Polecenia do wykonania:
1. Zacytuj wiernie część artykułu o rankingu Carla Frocha, zaczynając od słów "RANKING P4P CARLA" i kończąc na słowach "list innych fachowców.".
2. Jakiej kategorii wagowej mistrzem jest Siergiej Kowaliow według artykułu o rankingu Carla Frocha?

Podany fragment:
——————————

RANKING P4P CARLA FROCHA. PIERWSZY KOWALIOW, GOŁOWKIN ÓSMY
Jeden z najlepszych brytyjskich pięściarzy ostatnich lat podzielił się ze światem swoim rankingiem najlepszych bokserów bez podziału na kategorie wagowe. Przygotowane przez Carla Frocha zestawienie znacząco różni się od list innych fachowców.
Na pierwszym miejscu Froch umieścił Siergieja Kowaliowa (30-0-1, 26 KO), mistrza wagi półciężkiej. Przyznał, że rosyjski zawodnik jest typem pięściarza, jaki lub. - Nie jest może tak śliski jak inni, nie zdobywa też pasów w różnych kategoriach, ale jest bardzo widowiskowym pięściarzem przypominającym o dawnych czasach i akceptującym wszystkie wyzwania - wyjaśnia "Kobra".

——————————

Wiersze:
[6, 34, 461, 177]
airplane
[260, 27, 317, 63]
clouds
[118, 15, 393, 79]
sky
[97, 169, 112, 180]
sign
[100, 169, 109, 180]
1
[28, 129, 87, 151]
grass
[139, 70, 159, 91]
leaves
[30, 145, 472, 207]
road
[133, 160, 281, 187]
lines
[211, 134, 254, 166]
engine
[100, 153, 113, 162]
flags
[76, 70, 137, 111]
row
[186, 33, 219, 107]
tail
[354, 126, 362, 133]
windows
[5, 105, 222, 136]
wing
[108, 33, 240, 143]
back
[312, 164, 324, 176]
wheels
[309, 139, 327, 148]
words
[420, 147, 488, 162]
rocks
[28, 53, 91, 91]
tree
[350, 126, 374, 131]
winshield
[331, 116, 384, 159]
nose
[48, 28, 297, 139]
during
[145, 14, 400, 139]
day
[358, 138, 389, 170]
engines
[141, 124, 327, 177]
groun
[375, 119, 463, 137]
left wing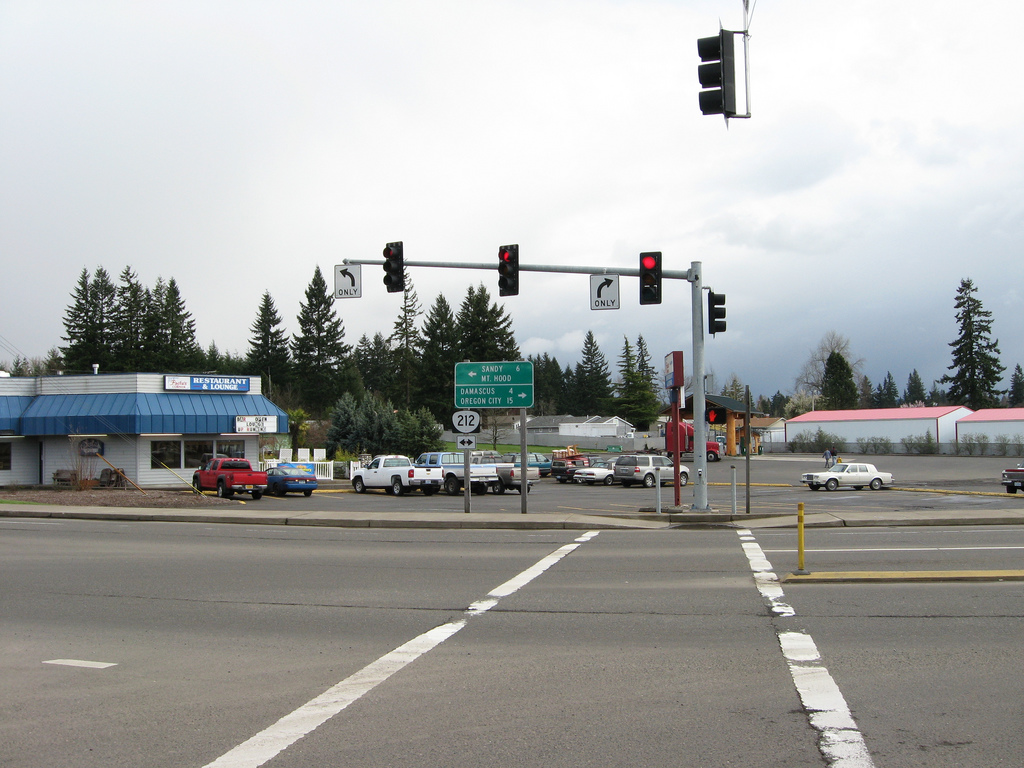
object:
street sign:
[454, 361, 534, 514]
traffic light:
[334, 241, 726, 511]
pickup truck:
[192, 457, 268, 500]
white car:
[799, 462, 895, 492]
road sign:
[455, 362, 535, 409]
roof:
[786, 406, 975, 423]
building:
[0, 372, 290, 489]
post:
[521, 408, 527, 516]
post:
[454, 410, 482, 449]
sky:
[0, 0, 1024, 410]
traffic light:
[640, 252, 662, 305]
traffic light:
[498, 244, 519, 296]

——————————

Wyniki ćwiczenia:
1.
RANKING P4P CARLA FROCHA. PIERWSZY KOWALIOW, GOŁOWKIN ÓSMY
Jeden z najlepszych brytyjskich pięściarzy ostatnich lat podzielił się ze światem swoim rankingiem najlepszych bokserów bez podziału na kategorie wagowe. Przygotowane przez Carla Frocha zestawienie znacząco różni się od list innych fachowców.

2. Wagi półciężkiej.